- [Aim of the exercise]:
Reproduce the listing below word for word, leaving out the pictures.

- [Material provided]:
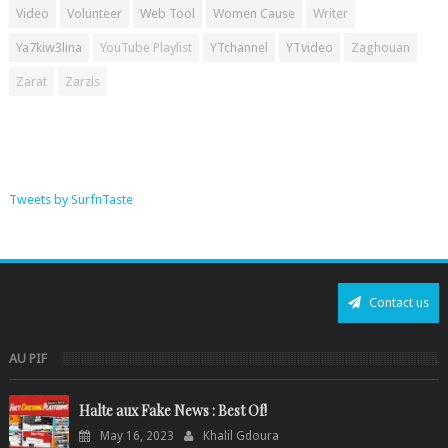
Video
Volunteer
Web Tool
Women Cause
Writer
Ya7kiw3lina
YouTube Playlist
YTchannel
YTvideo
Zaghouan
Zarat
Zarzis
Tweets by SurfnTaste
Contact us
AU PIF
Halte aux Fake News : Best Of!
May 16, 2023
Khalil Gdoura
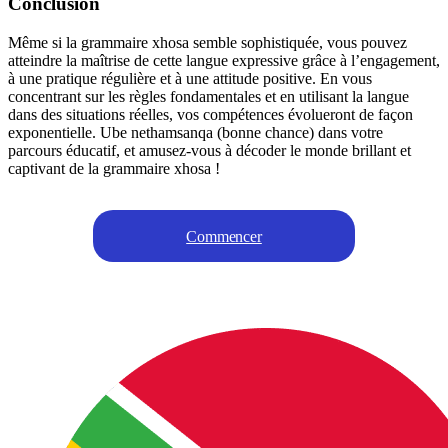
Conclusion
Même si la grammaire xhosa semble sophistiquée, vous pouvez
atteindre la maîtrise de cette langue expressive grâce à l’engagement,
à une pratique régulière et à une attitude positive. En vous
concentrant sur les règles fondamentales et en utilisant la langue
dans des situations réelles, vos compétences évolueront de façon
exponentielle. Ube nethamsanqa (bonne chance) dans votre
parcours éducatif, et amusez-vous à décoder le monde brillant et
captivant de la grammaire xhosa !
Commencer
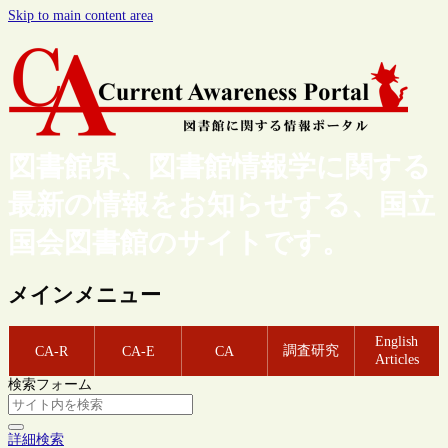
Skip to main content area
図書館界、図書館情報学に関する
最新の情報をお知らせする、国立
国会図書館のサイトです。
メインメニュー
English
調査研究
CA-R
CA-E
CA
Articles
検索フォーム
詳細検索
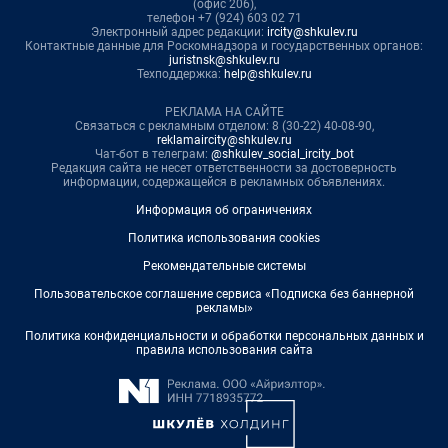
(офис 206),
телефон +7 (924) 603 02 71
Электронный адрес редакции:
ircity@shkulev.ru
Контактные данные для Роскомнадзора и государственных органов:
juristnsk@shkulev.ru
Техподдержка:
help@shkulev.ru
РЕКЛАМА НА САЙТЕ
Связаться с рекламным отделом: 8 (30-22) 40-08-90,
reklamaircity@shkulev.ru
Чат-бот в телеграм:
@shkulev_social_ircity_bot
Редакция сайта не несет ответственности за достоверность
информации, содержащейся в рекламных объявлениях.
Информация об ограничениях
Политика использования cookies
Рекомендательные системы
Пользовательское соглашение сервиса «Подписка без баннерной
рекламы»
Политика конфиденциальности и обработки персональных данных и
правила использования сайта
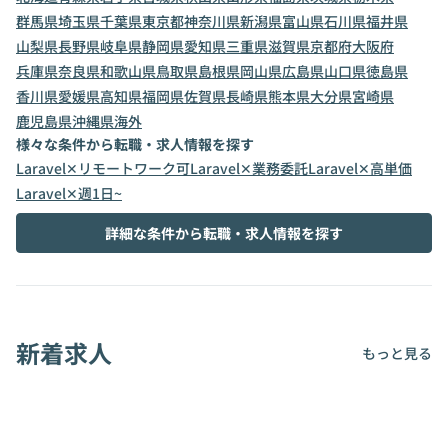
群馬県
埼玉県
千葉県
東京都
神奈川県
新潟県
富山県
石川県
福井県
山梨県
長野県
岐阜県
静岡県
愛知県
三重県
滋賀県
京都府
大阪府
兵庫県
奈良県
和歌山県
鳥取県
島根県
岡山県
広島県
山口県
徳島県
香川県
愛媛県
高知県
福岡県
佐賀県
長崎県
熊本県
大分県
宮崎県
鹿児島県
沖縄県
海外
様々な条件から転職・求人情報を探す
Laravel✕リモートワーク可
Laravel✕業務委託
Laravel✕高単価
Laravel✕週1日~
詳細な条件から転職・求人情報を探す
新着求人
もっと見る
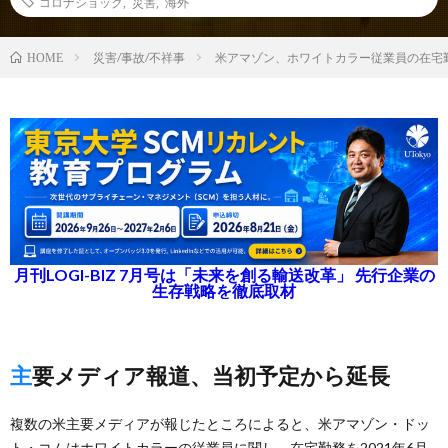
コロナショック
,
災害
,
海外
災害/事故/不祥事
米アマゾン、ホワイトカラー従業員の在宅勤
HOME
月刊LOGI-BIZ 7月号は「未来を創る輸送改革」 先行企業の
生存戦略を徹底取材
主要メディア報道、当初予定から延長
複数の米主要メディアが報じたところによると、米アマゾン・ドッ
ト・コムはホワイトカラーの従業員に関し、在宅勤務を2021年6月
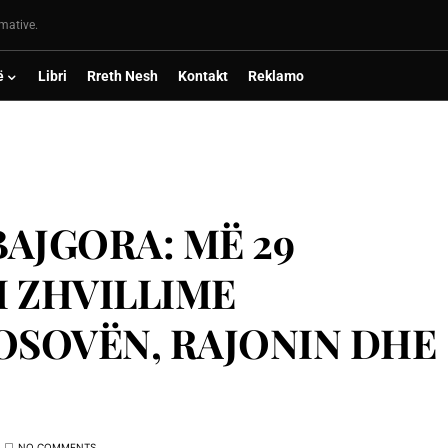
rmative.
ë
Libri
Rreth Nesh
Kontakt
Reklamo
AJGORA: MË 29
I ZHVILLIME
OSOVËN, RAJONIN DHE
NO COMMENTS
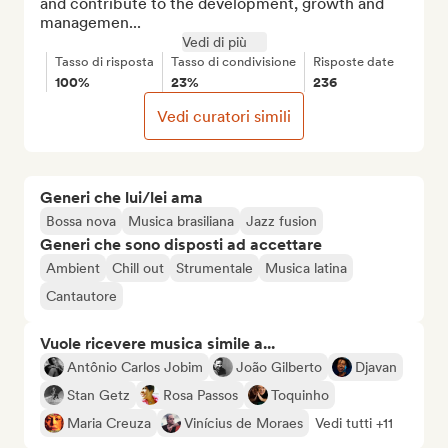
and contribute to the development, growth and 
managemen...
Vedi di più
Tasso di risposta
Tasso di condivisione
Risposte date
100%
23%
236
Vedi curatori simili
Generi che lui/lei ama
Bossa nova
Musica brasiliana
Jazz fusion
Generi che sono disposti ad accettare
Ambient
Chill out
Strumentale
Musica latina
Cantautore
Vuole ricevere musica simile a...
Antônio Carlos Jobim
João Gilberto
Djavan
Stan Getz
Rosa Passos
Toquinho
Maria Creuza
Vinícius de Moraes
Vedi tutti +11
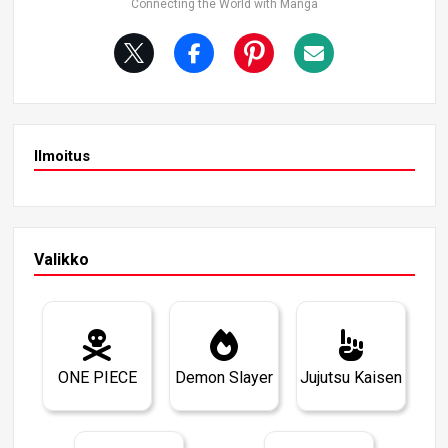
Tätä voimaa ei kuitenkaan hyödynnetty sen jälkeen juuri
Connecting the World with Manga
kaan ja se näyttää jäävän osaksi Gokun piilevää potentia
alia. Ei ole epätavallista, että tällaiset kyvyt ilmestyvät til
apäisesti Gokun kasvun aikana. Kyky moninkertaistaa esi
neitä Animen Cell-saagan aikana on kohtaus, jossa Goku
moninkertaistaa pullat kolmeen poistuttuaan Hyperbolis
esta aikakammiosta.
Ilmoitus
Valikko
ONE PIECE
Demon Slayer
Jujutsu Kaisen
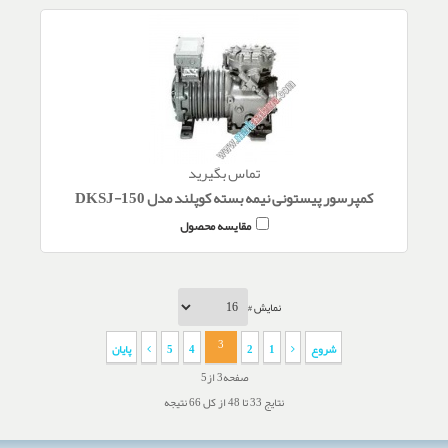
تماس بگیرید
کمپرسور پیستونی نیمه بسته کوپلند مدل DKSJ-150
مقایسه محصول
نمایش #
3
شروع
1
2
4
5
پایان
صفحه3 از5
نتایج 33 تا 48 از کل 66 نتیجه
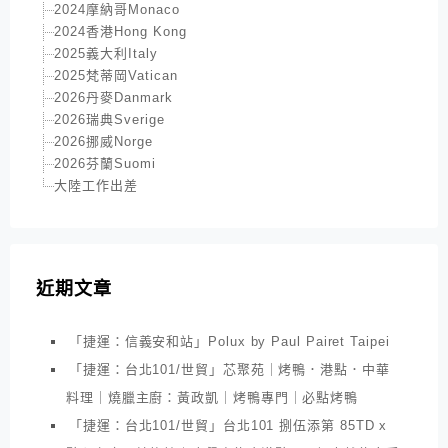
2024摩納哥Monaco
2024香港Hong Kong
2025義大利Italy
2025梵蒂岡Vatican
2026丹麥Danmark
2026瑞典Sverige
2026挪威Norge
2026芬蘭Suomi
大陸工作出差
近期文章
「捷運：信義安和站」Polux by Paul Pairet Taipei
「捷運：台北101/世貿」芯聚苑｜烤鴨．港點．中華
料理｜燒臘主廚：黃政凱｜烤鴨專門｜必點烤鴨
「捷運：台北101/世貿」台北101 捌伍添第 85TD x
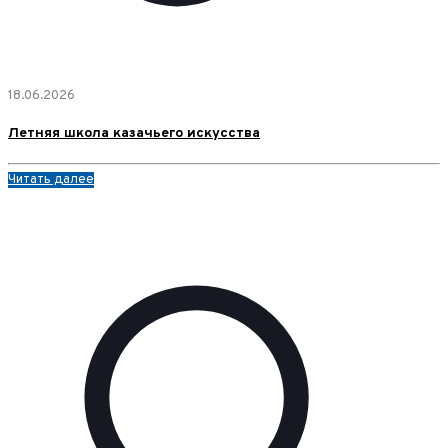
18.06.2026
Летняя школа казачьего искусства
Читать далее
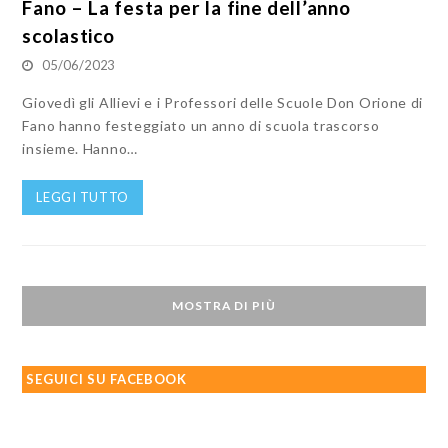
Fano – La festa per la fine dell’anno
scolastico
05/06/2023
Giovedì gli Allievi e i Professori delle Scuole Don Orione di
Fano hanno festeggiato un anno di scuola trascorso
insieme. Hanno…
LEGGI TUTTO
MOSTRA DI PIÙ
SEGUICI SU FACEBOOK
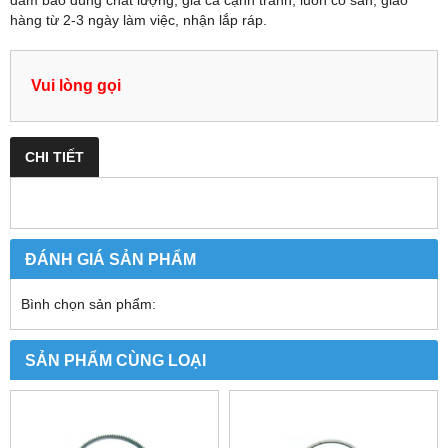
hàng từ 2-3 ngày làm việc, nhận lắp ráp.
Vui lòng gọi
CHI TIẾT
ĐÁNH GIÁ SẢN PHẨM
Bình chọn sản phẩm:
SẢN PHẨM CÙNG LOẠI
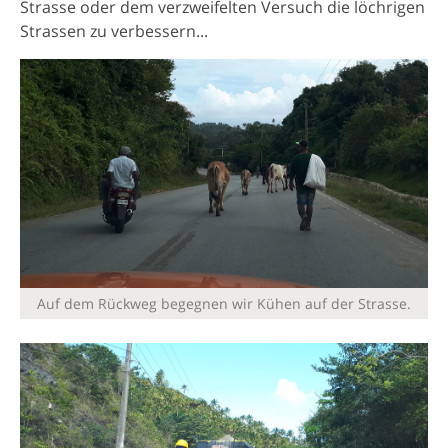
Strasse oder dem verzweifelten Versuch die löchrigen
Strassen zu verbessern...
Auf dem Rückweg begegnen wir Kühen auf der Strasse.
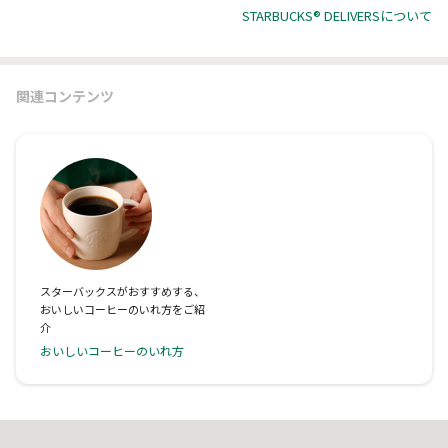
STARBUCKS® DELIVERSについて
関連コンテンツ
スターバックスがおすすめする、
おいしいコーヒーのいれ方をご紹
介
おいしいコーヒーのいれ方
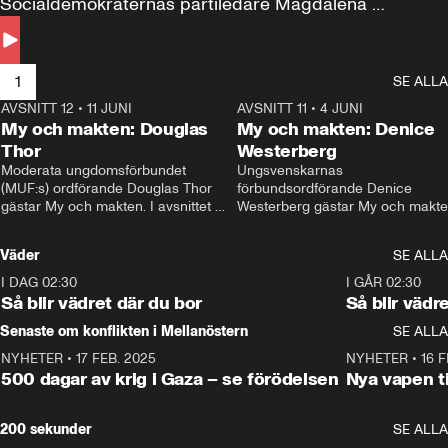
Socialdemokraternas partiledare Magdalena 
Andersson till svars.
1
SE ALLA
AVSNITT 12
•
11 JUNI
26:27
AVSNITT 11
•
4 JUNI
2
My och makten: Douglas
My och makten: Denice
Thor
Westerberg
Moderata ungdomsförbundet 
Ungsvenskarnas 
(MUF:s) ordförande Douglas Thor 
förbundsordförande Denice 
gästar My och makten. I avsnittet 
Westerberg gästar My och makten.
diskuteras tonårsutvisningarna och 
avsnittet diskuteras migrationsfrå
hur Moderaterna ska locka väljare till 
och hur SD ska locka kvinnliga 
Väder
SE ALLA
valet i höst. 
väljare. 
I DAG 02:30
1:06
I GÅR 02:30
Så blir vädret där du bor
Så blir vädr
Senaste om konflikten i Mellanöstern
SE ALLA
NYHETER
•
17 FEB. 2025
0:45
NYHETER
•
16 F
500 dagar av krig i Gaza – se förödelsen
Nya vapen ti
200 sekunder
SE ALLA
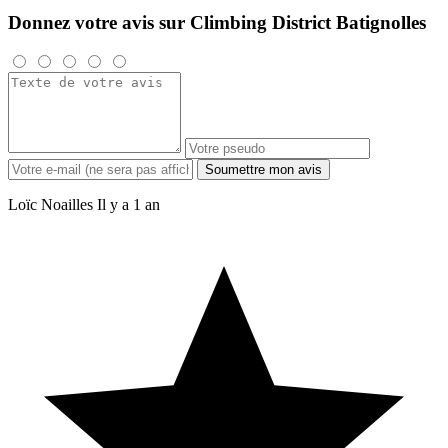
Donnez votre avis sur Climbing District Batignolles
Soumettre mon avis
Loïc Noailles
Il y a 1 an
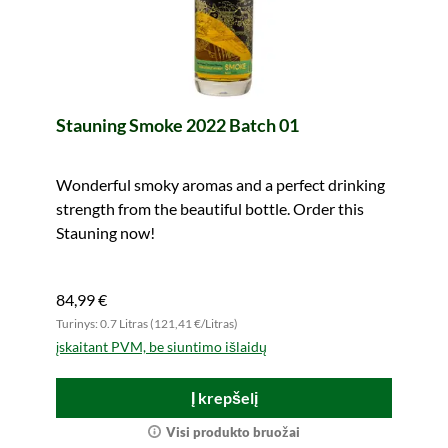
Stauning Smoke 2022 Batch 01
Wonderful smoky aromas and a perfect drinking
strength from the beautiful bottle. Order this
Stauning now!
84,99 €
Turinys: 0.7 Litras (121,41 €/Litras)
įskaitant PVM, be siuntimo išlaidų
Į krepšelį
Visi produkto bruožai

- [Answer for the task]:
Video
Volunteer
Web Tool
Women Cause
Writer
Ya7kiw3lina
YouTube Playlist
YTchannel
YTvideo
Zaghouan
Zarat
Zarzis
Tweets by SurfnTaste
Contact us
AU PIF
Halte aux Fake News : Best Of!
May 16, 2023
Khalil Gdoura
Conclusion
Même si la grammaire xhosa semble sophistiquée, vous pouvez
atteindre la maîtrise de cette langue expressive grâce à l’engagement,
à une pratique régulière et à une attitude positive. En vous
concentrant sur les règles fondamentales et en utilisant la langue
dans des situations réelles, vos compétences évolueront de façon
exponentielle. Ube nethamsanqa (bonne chance) dans votre
parcours éducatif, et amusez-vous à décoder le monde brillant et
captivant de la grammaire xhosa !
Commencer
Skip to main content area
図書館界、図書館情報学に関する
最新の情報をお知らせする、国立
国会図書館のサイトです。
メインメニュー
English
調査研究
CA-R
CA-E
CA
Articles
検索フォーム
詳細検索
(офис 206),
телефон +7 (924) 603 02 71
Электронный адрес редакции:
ircity@shkulev.ru
Контактные данные для Роскомнадзора и государственных органов:
juristnsk@shkulev.ru
Техподдержка:
help@shkulev.ru
РЕКЛАМА НА САЙТЕ
Связаться с рекламным отделом: 8 (30-22) 40-08-90,
reklamaircity@shkulev.ru
Чат-бот в телеграм:
@shkulev_social_ircity_bot
Редакция сайта не несет ответственности за достоверность
информации, содержащейся в рекламных объявлениях.
Информация об ограничениях
Политика использования cookies
Рекомендательные системы
Пользовательское соглашение сервиса «Подписка без баннерной
рекламы»
Политика конфиденциальности и обработки персональных данных и
правила использования сайта
群馬県
埼玉県
千葉県
東京都
神奈川県
新潟県
富山県
石川県
福井県
山梨県
長野県
岐阜県
静岡県
愛知県
三重県
滋賀県
京都府
大阪府
兵庫県
奈良県
和歌山県
鳥取県
島根県
岡山県
広島県
山口県
徳島県
香川県
愛媛県
高知県
福岡県
佐賀県
長崎県
熊本県
大分県
宮崎県
鹿児島県
沖縄県
海外
様々な条件から転職・求人情報を探す
Laravel✕リモートワーク可
Laravel✕業務委託
Laravel✕高単価
Laravel✕週1日~
詳細な条件から転職・求人情報を探す
新着求人
もっと見る
コロナショック
,
災害
,
海外
災害/事故/不祥事
米アマゾン、ホワイトカラー従業員の在宅勤
HOME
月刊LOGI-BIZ 7月号は「未来を創る輸送改革」 先行企業の
生存戦略を徹底取材
主要メディア報道、当初予定から延長
複数の米主要メディアが報じたところによると、米アマゾン・ドッ
ト・コムはホワイトカラーの従業員に関し、在宅勤務を2021年6月
rmative.
ë
Libri
Rreth Nesh
Kontakt
Reklamo
AJGORA: MË 29
I ZHVILLIME
OSOVËN, RAJONIN DHE
NO COMMENTS
and contribute to the development, growth and 
managemen...
Vedi di più
Tasso di risposta
Tasso di condivisione
Risposte date
100%
23%
236
Vedi curatori simili
Generi che lui/lei ama
Bossa nova
Musica brasiliana
Jazz fusion
Generi che sono disposti ad accettare
Ambient
Chill out
Strumentale
Musica latina
Cantautore
Vuole ricevere musica simile a...
Antônio Carlos Jobim
João Gilberto
Djavan
Stan Getz
Rosa Passos
Toquinho
Maria Creuza
Vinícius de Moraes
Vedi tutti +11
Tätä voimaa ei kuitenkaan hyödynnetty sen jälkeen juuri
Connecting the World with Manga
kaan ja se näyttää jäävän osaksi Gokun piilevää potentia
alia. Ei ole epätavallista, että tällaiset kyvyt ilmestyvät til
apäisesti Gokun kasvun aikana. Kyky moninkertaistaa esi
neitä Animen Cell-saagan aikana on kohtaus, jossa Goku
moninkertaistaa pullat kolmeen poistuttuaan Hyperbolis
esta aikakammiosta.
Ilmoitus
Valikko
ONE PIECE
Demon Slayer
Jujutsu Kaisen
تماس بگیرید
کمپرسور پیستونی نیمه بسته کوپلند مدل DKSJ-150
مقایسه محصول
نمایش #
3
شروع
1
2
4
5
پایان
صفحه3 از5
نتایج 33 تا 48 از کل 66 نتیجه
2024摩納哥Monaco
2024香港Hong Kong
2025義大利Italy
2025梵蒂岡Vatican
2026丹麥Danmark
2026瑞典Sverige
2026挪威Norge
2026芬蘭Suomi
大陸工作出差
近期文章
「捷運：信義安和站」Polux by Paul Pairet Taipei
「捷運：台北101/世貿」芯聚苑｜烤鴨．港點．中華
料理｜燒臘主廚：黃政凱｜烤鴨專門｜必點烤鴨
「捷運：台北101/世貿」台北101 捌伍添第 85TD x
18.06.2026
Летняя школа казачьего искусства
Читать далее
Fano – La festa per la fine dell’anno
scolastico
05/06/2023
Giovedì gli Allievi e i Professori delle Scuole Don Orione di
Fano hanno festeggiato un anno di scuola trascorso
insieme. Hanno…
LEGGI TUTTO
MOSTRA DI PIÙ
SEGUICI SU FACEBOOK
hàng từ 2-3 ngày làm việc, nhận lắp ráp.
Vui lòng gọi
CHI TIẾT
ĐÁNH GIÁ SẢN PHẨM
Bình chọn sản phẩm:
SẢN PHẨM CÙNG LOẠI
Strasse oder dem verzweifelten Versuch die löchrigen
Strassen zu verbessern...
Auf dem Rückweg begegnen wir Kühen auf der Strasse.
STARBUCKS® DELIVERSについて
関連コンテンツ
スターバックスがおすすめする、
おいしいコーヒーのいれ方をご紹
介
おいしいコーヒーのいれ方
Socialdemokraternas partiledare Magdalena 
Andersson till svars.
1
SE ALLA
AVSNITT 12
•
11 JUNI
26:27
AVSNITT 11
•
4 JUNI
2
My och makten: Douglas
My och makten: Denice
Thor
Westerberg
Moderata ungdomsförbundet 
Ungsvenskarnas 
(MUF:s) ordförande Douglas Thor 
förbundsordförande Denice 
gästar My och makten. I avsnittet 
Westerberg gästar My och makten.
diskuteras tonårsutvisningarna och 
avsnittet diskuteras migrationsfrå
hur Moderaterna ska locka väljare till 
och hur SD ska locka kvinnliga 
Väder
SE ALLA
valet i höst. 
väljare. 
I DAG 02:30
1:06
I GÅR 02:30
Så blir vädret där du bor
Så blir vädr
Senaste om konflikten i Mellanöstern
SE ALLA
NYHETER
•
17 FEB. 2025
0:45
NYHETER
•
16 F
500 dagar av krig i Gaza – se förödelsen
Nya vapen ti
200 sekunder
SE ALLA
Donnez votre avis sur Climbing District Batignolles
Soumettre mon avis
Loïc Noailles
Il y a 1 an
Stauning Smoke 2022 Batch 01
Wonderful smoky aromas and a perfect drinking
strength from the beautiful bottle. Order this
Stauning now!
84,99 €
Turinys: 0.7 Litras (121,41 €/Litras)
įskaitant PVM, be siuntimo išlaidų
Į krepšelį
Visi produkto bruožai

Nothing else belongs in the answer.